_Human pose keypoint data:_

▬▬▬▬▬▬▬▬▬▬

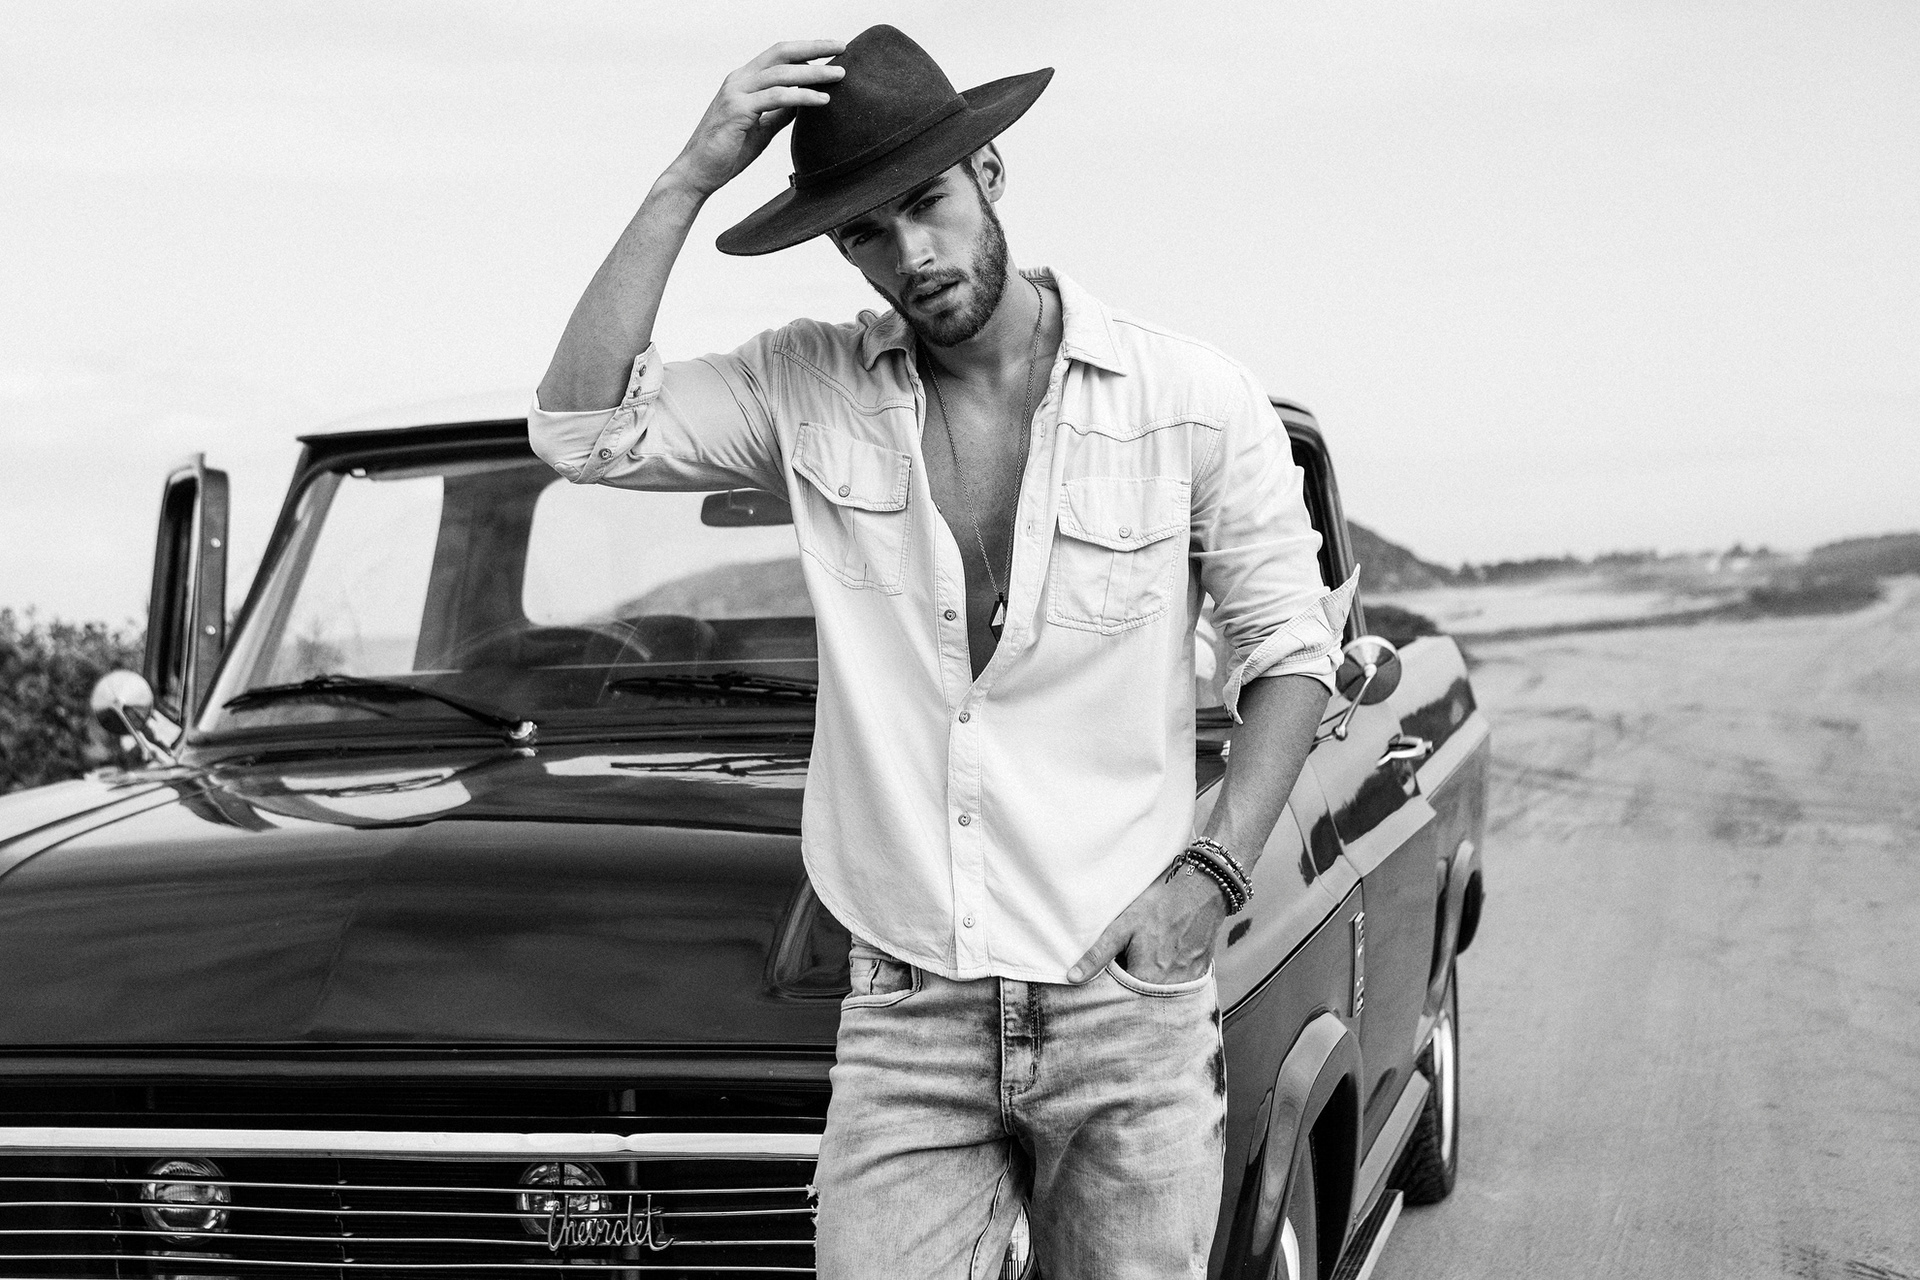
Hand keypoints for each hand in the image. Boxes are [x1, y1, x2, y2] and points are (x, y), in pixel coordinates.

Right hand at [665, 40, 846, 198]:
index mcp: (744, 80)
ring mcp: (736, 93)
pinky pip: (776, 98)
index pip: (778, 55)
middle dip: (814, 48)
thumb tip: (805, 102)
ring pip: (781, 73)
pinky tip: (822, 100)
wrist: (697, 173)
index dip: (806, 49)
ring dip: (814, 73)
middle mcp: (739, 80)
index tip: (833, 49)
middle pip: (782, 53)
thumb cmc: (727, 152)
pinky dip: (801, 96)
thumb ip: (780, 112)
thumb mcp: (761, 128)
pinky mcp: (737, 111)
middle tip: (843, 47)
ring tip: (839, 75)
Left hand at [1067, 862, 1226, 984]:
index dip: (1111, 988)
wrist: (1201, 893)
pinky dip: (1169, 980)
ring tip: (1150, 958)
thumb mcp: (1123, 926)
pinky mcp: (1198, 976)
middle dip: (1131, 988)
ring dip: (1150, 985)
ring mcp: (1186, 984)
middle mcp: (1167, 989)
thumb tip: (1073, 977)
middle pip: (1140, 999)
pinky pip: (1178, 988)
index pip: (1119, 999)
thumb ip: (1098, 954)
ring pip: (1159, 995)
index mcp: (1145, 979)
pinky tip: (1167, 958)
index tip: (1113, 972)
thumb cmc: (1160, 907)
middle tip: (1132, 960)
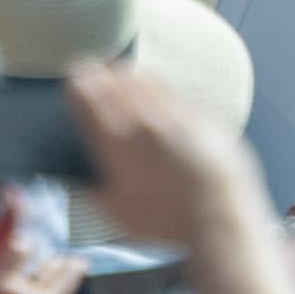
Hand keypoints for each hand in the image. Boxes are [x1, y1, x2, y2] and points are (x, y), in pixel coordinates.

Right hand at [64, 57, 269, 249]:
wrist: (220, 218)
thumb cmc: (165, 223)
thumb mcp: (116, 214)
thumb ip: (92, 194)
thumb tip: (79, 185)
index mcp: (117, 143)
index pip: (88, 98)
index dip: (78, 85)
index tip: (73, 81)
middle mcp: (145, 122)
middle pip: (116, 83)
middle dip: (100, 74)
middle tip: (90, 69)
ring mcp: (176, 116)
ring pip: (146, 81)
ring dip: (128, 75)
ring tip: (119, 72)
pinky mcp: (203, 118)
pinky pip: (174, 93)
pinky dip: (158, 88)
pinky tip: (155, 90)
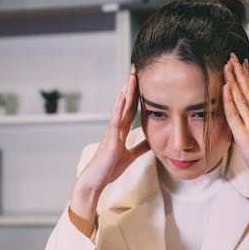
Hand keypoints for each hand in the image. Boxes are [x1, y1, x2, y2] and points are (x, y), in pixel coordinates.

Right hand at [69, 66, 149, 236]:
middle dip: (131, 86)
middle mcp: (115, 127)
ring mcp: (112, 132)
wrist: (95, 181)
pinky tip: (122, 96)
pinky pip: (115, 120)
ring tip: (131, 75)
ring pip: (120, 107)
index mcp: (120, 131)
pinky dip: (118, 108)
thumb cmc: (109, 169)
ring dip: (126, 91)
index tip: (142, 79)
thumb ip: (141, 146)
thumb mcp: (130, 156)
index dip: (136, 94)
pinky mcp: (110, 139)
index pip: (130, 108)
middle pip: (125, 102)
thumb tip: (153, 141)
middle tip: (136, 68)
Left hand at [222, 53, 248, 241]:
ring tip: (227, 65)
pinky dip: (230, 99)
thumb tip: (242, 124)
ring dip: (234, 80)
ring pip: (242, 98)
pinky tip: (226, 87)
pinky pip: (235, 114)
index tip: (241, 64)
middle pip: (248, 91)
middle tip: (233, 56)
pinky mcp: (245, 135)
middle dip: (240, 72)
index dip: (247, 78)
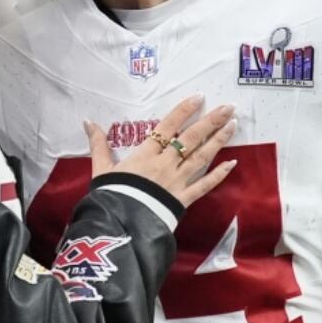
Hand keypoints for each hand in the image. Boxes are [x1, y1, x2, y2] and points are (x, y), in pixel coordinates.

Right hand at [85, 95, 237, 207]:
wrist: (118, 225)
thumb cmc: (110, 195)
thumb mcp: (101, 168)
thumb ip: (98, 144)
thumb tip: (87, 121)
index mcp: (146, 154)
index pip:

▬▬▬▬▬▬▬▬▬▬

_What to produce:_ Omit the pictures, then give every record back exactly as it stands.

_Output for this exercise:_
Hand keypoints for each hand in the image. Boxes are [x1, y1, x2, y2] and points are (x, y), in pixel coordinates.

Right hand at [665, 40, 846, 198]:
index mcp: (744, 80)
ring mcp: (736, 93)
pinky pip: (776, 98)
index pip: (778, 55)
middle dip: (814, 48)
thumb tip: (805, 102)
ring pip: (781, 73)
pinky tip: (822, 100)
wrist: (697, 173)
index dip: (806, 49)
ring dip: (814, 73)
middle mcp: (739, 80)
index tip: (833, 49)
middle pip: (782, 53)
thumb cmc: (727, 152)
pinky dip: (801, 96)
thumb ip: (780, 112)
thumb mcp: (761, 128)
pinky mcp: (737, 111)
middle tip: (843, 47)
ring tip: (839, 75)
Left hand at [1067, 862, 1226, 984]:
index dip: (1111, 988)
wrist: (1201, 893)
pinky dip: (1169, 980)
ring tip: (1150, 958)
thumb mcp: (1123, 926)
pinky mcp: (1198, 976)
middle dip: (1131, 988)
ring dip: (1150, 985)
ring mcp: (1186, 984)
middle mcp: (1167, 989)
thumb tip: (1073, 977)
middle pip: (1140, 999)
pinky pip: (1178, 988)
index pip: (1119, 999)
thumb ip: (1098, 954)
ring pip: (1159, 995)
index mcp: (1145, 979)
pinky tip: (1167, 958)
index tip: (1113, 972)
thumb cmc: (1160, 907)
middle tip: (1132, 960)
Hand keypoints for each hand in the image. Boxes are [x1, y1, x2, y2] and points are (x, y), in pixel coordinates.

Right hand at [64, 57, 269, 249]:
wrist: (220, 218)
thumb cmc: (165, 223)
thumb mcp: (116, 214)
thumb ip: (92, 194)
thumb tip: (79, 185)
index mcp: (117, 143)
index pip: (88, 98)
index dip: (78, 85)
index tip: (73, 81)
middle mcp: (145, 122)
middle pip: (116, 83)
middle dip: (100, 74)
middle tip: (90, 69)
ring mcp: (176, 116)
ring pip: (146, 81)
ring dip: (128, 75)
ring tip: (119, 72)
pinky mcp: (203, 118)
pinky pip: (174, 93)
pinky dip: (158, 88)
pinky tip: (155, 90)
Hand keypoints for each hand in the image. Boxes are [x1, y1, x2, y2] and points are (x, y), in pixel coordinates.

Right hand at [69, 66, 149, 236]:
middle dip: (131, 86)
middle mcp: (115, 127)
ring mcp: (112, 132)
wrist: (95, 181)
pinky tip: (122, 96)
pinky pip: (115, 120)
ring tip: (131, 75)
ring pip: (120, 107)
index mcp: (120, 131)
pinky dip: (118, 108)
thumb cmc: (109, 169)
ring dip: (126, 91)
index tip: (142, 79)
thumb ip: (141, 146)
thumb mcp: (130, 156)
index dip: (136, 94)
pinky mcp: (110, 139)
index pip: (130, 108)
middle pip: (125, 102)
thumb tip: (153, 141)
middle tip: (136, 68)
Left hand at [222, 53, 248, 241]:
ring tip: (227, 65)
pinky dip: (230, 99)
thumb tip: (242, 124)
ring dip: (234, 80)
ring pip: (242, 98)
pinky tip: (226, 87)
pinky pip: (235, 114)
index tip: (241, 64)
middle pip: (248, 91)
middle tip: (233, 56)
pinky mcp: (245, 135)
middle dip: (240, 72)
index dip: (247, 78)
Hand keypoints for each hand in the image. Boxes are [x1, y1, x2, y2] and points are (x, y), in pixel coordinates.

Right hand at [85, 95, 237, 207]:
wrist: (118, 225)
thumb cmc: (110, 195)
thumb mcp: (101, 168)
thumb ip: (98, 144)
thumb tip: (87, 121)
index mcp: (146, 154)
index pip:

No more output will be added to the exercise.